I suppose I was smiling at her, enthralled.

“So what's your story?” she asked me between mouthfuls of egg.

“Story?”

“Everybody's got one.”

“So they say,” I told her.

“Yeah. So let's hear it.”

“Well, lessee,” I began, not knowing quite how to do so, so I just started at the beginning. “I was born and bred about a hundred and forty miles east of here, been to more Texas A amp;M bonfires than I can count, survived junior high and high school somehow and the idiots graduated me. I took some pre-law classes at Sam Houston State, then decided that it wasn’t my thing. I went to grad school at the University of Houston and again somebody goofed and I got a sheepskin. One marriage, ten years. Bad divorce. No kids. Still love her, though. Suppose I always will. I know. Stupid of me. Three year fiancee-ship with another one, but we broke up and got back together so many times that any marriage would have been doomed. For a while though, her kid was my kid. Good kid. Not the best mother, though. So… I'm here in Austin and it's all work and no play makes Bill a dull boy. That's about it.”

“Gonna stick to that story, huh?” she asked, forkful of banana pudding suspended in time and space between us for emphasis.

“Wouldn't you?”

“Yeah, except in my case it’d be a lot different.”

“So your turn now,” I said. Bold of me.

“Aw man!” she said in sudden disappointment and dropped her fork.

“What?”

“Pudding is too sweet!” It could have been a report like Micronesia sinking beneath the sea or killer tornadoes in the Midwest.

The shifting pattern of willow frond shade and sunlight in her hair with shimmers of pure spun gold, delicate sharp pink tongue removing pudding from her front teeth, soft yet piercing green eyes with too much knowledge about the world and not enough of the mundane; and dark secrets hidden like treasures, the way squirrels will hide their nuts. I suppose from that moment I was in love. A dead man. No mourners, please, just shovel in the dirt and shut up.

“Besides,” she said. “You wouldn't be interested.”

“Oh, believe me. I am.” I took a strong draw of coffee and the movement of the earth slowed a bit.

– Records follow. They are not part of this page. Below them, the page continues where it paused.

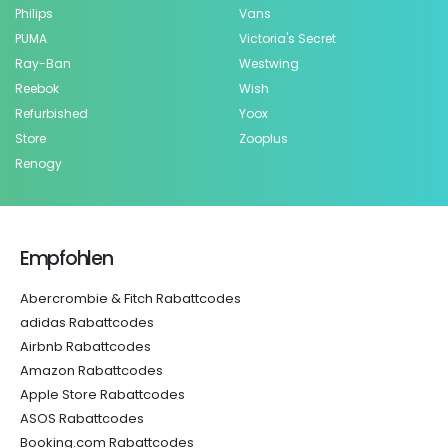
Philips
Vans
PUMA
Victoria's Secret
Ray-Ban
Westwing
Reebok
Wish
Refurbished
Yoox
Store
Zooplus
Renogy
Empfohlen
Abercrombie & Fitch Rabattcodes
adidas Rabattcodes
Airbnb Rabattcodes
Amazon Rabattcodes
Apple Store Rabattcodes
ASOS Rabattcodes
Booking.com Rabattcodes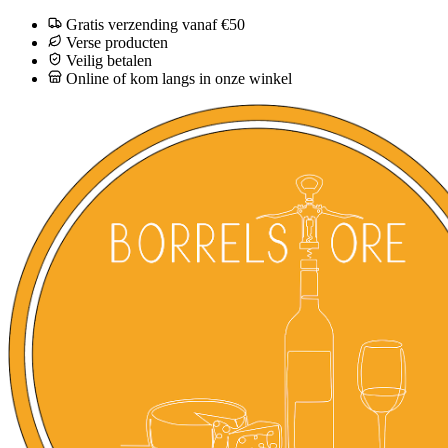
Gratis verzending vanaf €50
Verse producten
Veilig betalen
Online of kom langs in onze winkel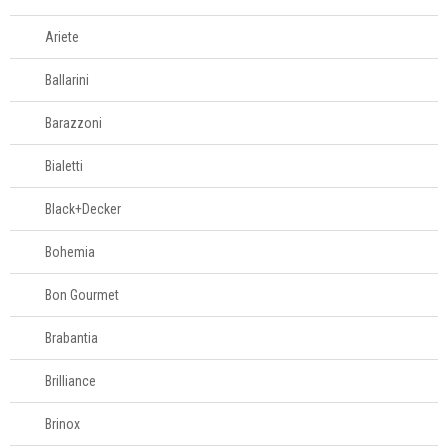
Amassadores de
batatas
Ariete
Assadeiras e
formas
Ballarini
Balanças
Barazzoni
Batedores
Batedores de
Bialetti
carne
Boleadores
Black+Decker
Bowls
Bohemia
Centrífugas
Colheres para
Bon Gourmet
servir
Brabantia
Conchas
Cortadores
Brilliance
Cozi-vapore
Brinox
Descascadores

The most amazing thing happened! She clucked, three times. Her tongue against the roof of her mouth pulled down quick. My idiot heart stopped, then resumed a full three beats later.

“Okay. You really wanna know? I'm gonna tell you. I survived a bad cocaine addiction when I was in the tenth grade. Was pregnant in the eleventh and carried it for six months, then miscarried. My mother and father were murdered while I was away in rehab for the second time. They were watching Punky Brewsterand he, or maybe they-no one really knows-just came in and blew them both away and made off with the jewelry, the silver, the electronics, everything. I never graduated from high school. No GED either. I married the Coca-Cola guy from the rehab just so I would have a place to go after I got out, you know, somebody to take care of me. Three years later I realized I had his I.Q. plus another forty points, so I hopped on a bus to Las Vegas. I won't tell you what I did there. You wouldn't approve. I've lived in Sacramento, New York, Boston, Greensboro, Fort Myers, Mercer Island, and six months on a pineapple plantation on Molokai. Then, of course, back to Vegas. While I was there this last time I ran into a really bad character named Carpin who had more money than sense-that’s had, for sure-and that about brings us up to present time. I've been married four times but I'm not wearing any rings now. And all work and no play makes Julie a dull girl. That's it.”

I checked to see if my mouth was wide open. It wasn't.

“I understand.” It's all I could say.

Her jaw dropped. I swigged at my coffee.

“No. You don't understand, Bill. My middle name is Trouble. You should run. Now. Very fast.”

I had no excuse after that. I’d been officially warned. A lot of good it would do me.

“But you won't,” she said. “Will you?” I couldn’t tell whether she was begging me to get up and leave or begging me to stay. Probably more than a little of both.

“Not on your life. How old are you Julie? I'm thirty-nine.”